The Personality Trap: How LLMs Embed Bias When Generating Human-Like Personas

TL;DR

This work interrogates the biases that arise when large language models generate synthetic populations conditioned solely on personality questionnaire responses. It employs a multi-model pipeline (GPT-3.5, GPT-4o, Claude-3.5-s, LLaMa-3B, LLaMa-70B) to map EPQR-A scores into demographic personas and to test the effects of extreme trait anchoring (MaxN, MaxP) on representativeness and trait fidelity. The study finds strong WEIRD biases across models and, in some cases, overrepresentation of LGBTQ+ identities when Psychoticism is maximized, highlighting substantial risks of stereotyping. Nevertheless, the results also show that LLM-generated personas reasonably preserve the input personality profiles, suggesting potential utility for psychometric simulations if bias and ethical considerations are carefully managed.

Abstract

This paper examines biases in large language models (LLMs) when generating synthetic populations from responses to personality questionnaires. Using five LLMs, we first assess the representativeness and potential biases in the sociodemographic attributes of the generated personas, as well as their alignment with the intended personality traits. While LLMs successfully reproduce known correlations between personality and sociodemographic variables, all models exhibit pronounced WEIRD (western, educated, industrialized, rich and democratic) biases, favoring young, educated, white, heterosexual, Western individuals with centrist or progressive political views and secular or Christian beliefs. In a second analysis, we manipulate input traits to maximize Neuroticism and Psychoticism scores. Notably, when Psychoticism is maximized, several models produce an overrepresentation of non-binary and LGBTQ+ identities, raising concerns about stereotyping and the potential pathologization of marginalized groups. Our findings highlight both the potential and the risks of using LLMs to generate psychologically grounded synthetic populations.
Paper Structure (27 sections, 2 figures, 13 tables)

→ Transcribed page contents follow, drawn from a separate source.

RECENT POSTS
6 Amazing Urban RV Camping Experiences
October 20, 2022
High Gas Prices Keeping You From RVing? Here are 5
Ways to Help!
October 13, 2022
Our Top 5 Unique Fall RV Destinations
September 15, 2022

This paper contains 27 sections, 2 figures, 13 tables.

Figures (2)

  • Figure 1: Overview of the experimental pipeline. Our experiment (right square) builds on the English version of the EPQR-A responses from 826 simulated personas reported in ferreira2025well (left square), which were used as generation input. Five LLMs were then prompted to generate 826 synthetic personas and provide sociodemographic attributes while reflecting the input personality traits. Subsequently, the LLMs were tasked to answer both the EPQR-A and BFI with the generated personalities. In a further step, the LLMs generated another 826 synthetic personas based on extreme trait manipulations, again producing sociodemographic attributes consistent with the input traits. Potential biases in the representativeness of the sample populations were assessed by analysing the distributions of these attributes. Divergence, accuracy, and error analysis were computed between the input responses and those newly generated. In addition, correlations between the EPQR-A and the BFI were examined, along with internal consistency measured using Cronbach’s alpha.
  • Figure 2: Words cloud comparison between description from GPT-4o Base (blue) and from GPT-4o MaxP (red). The size of words is proportional to the absolute difference in frequency: words more frequent in GPT-4o Base compared to GPT-4o MaxP are colored in blue (red in the opposite case).